Collected data:
- Opening Delimiter -

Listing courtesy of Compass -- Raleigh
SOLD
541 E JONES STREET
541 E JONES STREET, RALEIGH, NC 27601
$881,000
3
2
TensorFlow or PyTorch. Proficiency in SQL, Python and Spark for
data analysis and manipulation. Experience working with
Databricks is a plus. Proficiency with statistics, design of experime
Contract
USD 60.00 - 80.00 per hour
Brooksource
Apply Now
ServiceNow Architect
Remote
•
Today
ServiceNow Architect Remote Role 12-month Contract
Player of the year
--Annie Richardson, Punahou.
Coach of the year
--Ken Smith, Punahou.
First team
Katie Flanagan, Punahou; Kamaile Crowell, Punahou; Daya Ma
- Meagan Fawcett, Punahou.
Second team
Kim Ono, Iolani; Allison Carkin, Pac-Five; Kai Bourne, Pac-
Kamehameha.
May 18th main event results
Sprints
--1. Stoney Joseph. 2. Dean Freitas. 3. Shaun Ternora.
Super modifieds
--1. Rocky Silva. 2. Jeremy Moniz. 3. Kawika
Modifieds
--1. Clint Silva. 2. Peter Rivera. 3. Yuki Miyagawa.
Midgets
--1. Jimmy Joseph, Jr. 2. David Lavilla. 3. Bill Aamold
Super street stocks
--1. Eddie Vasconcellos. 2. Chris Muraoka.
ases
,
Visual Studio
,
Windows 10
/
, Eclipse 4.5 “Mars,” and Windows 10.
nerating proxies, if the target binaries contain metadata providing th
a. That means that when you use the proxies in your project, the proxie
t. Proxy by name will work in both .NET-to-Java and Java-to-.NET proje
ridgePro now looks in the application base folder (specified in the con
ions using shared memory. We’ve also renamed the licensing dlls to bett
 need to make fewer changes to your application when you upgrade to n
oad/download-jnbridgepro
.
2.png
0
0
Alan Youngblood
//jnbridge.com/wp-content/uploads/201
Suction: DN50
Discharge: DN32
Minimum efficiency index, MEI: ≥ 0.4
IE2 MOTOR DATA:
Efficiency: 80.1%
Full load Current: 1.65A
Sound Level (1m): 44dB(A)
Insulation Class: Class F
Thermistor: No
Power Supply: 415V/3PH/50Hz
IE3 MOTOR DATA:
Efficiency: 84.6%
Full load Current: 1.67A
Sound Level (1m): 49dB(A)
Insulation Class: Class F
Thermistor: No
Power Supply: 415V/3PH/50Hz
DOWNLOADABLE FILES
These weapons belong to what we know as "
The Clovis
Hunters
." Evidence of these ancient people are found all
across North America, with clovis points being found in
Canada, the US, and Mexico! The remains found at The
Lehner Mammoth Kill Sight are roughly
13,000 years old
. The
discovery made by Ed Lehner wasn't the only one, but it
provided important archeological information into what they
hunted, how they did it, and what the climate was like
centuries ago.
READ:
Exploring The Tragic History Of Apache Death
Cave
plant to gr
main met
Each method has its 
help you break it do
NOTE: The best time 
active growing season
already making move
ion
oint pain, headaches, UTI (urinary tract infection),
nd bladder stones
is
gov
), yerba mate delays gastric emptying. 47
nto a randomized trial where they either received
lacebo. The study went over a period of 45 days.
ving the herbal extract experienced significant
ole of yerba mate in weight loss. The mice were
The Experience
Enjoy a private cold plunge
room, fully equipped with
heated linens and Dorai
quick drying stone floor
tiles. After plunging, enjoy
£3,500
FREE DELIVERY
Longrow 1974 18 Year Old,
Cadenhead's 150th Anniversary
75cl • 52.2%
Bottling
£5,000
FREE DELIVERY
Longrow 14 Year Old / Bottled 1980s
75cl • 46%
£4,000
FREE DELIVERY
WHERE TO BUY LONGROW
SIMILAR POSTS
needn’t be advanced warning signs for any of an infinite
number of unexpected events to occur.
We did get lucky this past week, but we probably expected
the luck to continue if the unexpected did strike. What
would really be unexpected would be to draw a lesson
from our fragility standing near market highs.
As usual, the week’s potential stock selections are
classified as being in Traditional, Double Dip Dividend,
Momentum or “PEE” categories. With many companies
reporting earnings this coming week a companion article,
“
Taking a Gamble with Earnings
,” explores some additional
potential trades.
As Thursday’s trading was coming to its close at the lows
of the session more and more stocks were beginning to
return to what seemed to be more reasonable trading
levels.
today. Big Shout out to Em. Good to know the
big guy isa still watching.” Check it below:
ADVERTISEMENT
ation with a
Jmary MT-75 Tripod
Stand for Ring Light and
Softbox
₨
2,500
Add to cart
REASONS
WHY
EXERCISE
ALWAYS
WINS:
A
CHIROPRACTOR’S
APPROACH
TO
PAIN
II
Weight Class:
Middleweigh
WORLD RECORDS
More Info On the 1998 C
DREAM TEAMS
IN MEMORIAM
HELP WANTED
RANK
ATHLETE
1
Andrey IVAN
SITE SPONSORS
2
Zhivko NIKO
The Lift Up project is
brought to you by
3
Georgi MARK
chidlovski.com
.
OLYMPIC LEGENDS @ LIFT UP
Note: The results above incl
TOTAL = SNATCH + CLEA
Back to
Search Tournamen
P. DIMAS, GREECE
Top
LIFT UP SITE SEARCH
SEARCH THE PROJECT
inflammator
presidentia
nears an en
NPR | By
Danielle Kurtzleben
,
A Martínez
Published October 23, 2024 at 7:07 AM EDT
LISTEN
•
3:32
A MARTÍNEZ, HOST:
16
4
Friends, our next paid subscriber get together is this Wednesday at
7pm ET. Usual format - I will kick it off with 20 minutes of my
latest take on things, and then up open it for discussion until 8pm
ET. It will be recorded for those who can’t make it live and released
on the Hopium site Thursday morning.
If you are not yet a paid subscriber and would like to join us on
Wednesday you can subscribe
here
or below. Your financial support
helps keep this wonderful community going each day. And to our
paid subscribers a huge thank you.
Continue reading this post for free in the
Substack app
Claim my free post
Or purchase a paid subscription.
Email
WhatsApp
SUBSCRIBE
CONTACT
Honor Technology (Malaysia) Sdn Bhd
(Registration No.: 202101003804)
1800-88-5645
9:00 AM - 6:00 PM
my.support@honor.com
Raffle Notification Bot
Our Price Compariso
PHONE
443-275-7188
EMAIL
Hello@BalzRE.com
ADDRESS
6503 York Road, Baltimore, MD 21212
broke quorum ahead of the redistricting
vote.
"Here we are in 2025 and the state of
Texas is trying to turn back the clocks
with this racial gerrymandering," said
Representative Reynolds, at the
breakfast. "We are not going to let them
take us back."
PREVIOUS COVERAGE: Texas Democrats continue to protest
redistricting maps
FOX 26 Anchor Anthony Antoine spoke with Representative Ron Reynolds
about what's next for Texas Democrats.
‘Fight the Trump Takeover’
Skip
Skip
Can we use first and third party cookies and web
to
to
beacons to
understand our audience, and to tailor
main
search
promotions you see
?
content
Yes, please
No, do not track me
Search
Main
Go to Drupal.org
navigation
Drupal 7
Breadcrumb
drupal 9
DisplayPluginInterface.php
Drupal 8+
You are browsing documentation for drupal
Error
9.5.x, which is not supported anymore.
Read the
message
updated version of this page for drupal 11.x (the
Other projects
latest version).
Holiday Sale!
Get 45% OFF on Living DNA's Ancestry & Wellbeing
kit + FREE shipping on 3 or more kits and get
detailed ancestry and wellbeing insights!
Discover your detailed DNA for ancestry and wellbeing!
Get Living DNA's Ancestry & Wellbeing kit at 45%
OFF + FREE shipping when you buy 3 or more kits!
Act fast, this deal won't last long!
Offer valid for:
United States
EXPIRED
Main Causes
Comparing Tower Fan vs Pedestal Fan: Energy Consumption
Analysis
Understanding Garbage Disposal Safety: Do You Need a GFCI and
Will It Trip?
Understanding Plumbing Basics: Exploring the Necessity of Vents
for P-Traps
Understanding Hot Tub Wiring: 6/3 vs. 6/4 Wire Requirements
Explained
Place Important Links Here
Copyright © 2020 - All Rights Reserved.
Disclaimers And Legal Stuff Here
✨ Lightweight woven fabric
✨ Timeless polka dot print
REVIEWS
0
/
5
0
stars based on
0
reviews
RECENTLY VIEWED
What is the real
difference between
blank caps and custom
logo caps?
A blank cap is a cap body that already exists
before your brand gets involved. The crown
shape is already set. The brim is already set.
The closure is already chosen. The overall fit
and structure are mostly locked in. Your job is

- Closing Delimiter -

What the exercise asks:
Write out the lines of the entries word for word, starting from the very first line and ending with the line that contains "across North America, with", including both of those lines.

Answer space:
Listing courtesy of Compass -- Raleigh
SOLD
541 E JONES STREET
541 E JONES STREET, RALEIGH, NC 27601
$881,000
3
2
TensorFlow or PyTorch. Proficiency in SQL, Python and Spark for
data analysis and manipulation. Experience working with
Databricks is a plus. Proficiency with statistics, design of experime
Contract
USD 60.00 - 80.00 per hour
Brooksource
Apply Now
ServiceNow Architect
Remote
•
Today
ServiceNow Architect Remote Role 12-month Contract
Player of the year
--Annie Richardson, Punahou.
Coach of the year
--Ken Smith, Punahou.
First team
Katie Flanagan, Punahou; Kamaile Crowell, Punahou; Daya Ma
- Meagan Fawcett, Punahou.
Second team
Kim Ono, Iolani; Allison Carkin, Pac-Five; Kai Bourne, Pac-
Kamehameha.
May 18th main event results
Sprints
--1. Stoney Joseph. 2. Dean Freitas. 3. Shaun Ternora.
Super modifieds
--1. Rocky Silva. 2. Jeremy Moniz. 3. Kawika
Modifieds
--1. Clint Silva. 2. Peter Rivera. 3. Yuki Miyagawa.
Midgets
--1. Jimmy Joseph, Jr. 2. David Lavilla. 3. Bill Aamold
Super street stocks
--1. Eddie Vasconcellos. 2. Chris Muraoka.
ases
,
Visual Studio
,
Windows 10
/
, Eclipse 4.5 “Mars,” and Windows 10.
nerating proxies, if the target binaries contain metadata providing th
a. That means that when you use the proxies in your project, the proxie
t. Proxy by name will work in both .NET-to-Java and Java-to-.NET proje
ridgePro now looks in the application base folder (specified in the con
ions using shared memory. We’ve also renamed the licensing dlls to bett
 need to make fewer changes to your application when you upgrade to n
oad/download-jnbridgepro
.
2.png
0
0
Alan Youngblood
//jnbridge.com/wp-content/uploads/201
Suction: DN50
Discharge: DN32
Minimum efficiency index, MEI: ≥ 0.4
IE2 MOTOR DATA:
Efficiency: 80.1%
Full load Current: 1.65A
Sound Level (1m): 44dB(A)
Insulation Class: Class F
Thermistor: No
Power Supply: 415V/3PH/50Hz
IE3 MOTOR DATA:
Efficiency: 84.6%
Full load Current: 1.67A
Sound Level (1m): 49dB(A)
Insulation Class: Class F
Thermistor: No
Power Supply: 415V/3PH/50Hz
DOWNLOADABLE FILES
These weapons belong to what we know as "
The Clovis
Hunters
." Evidence of these ancient people are found all
across North America, with clovis points being found in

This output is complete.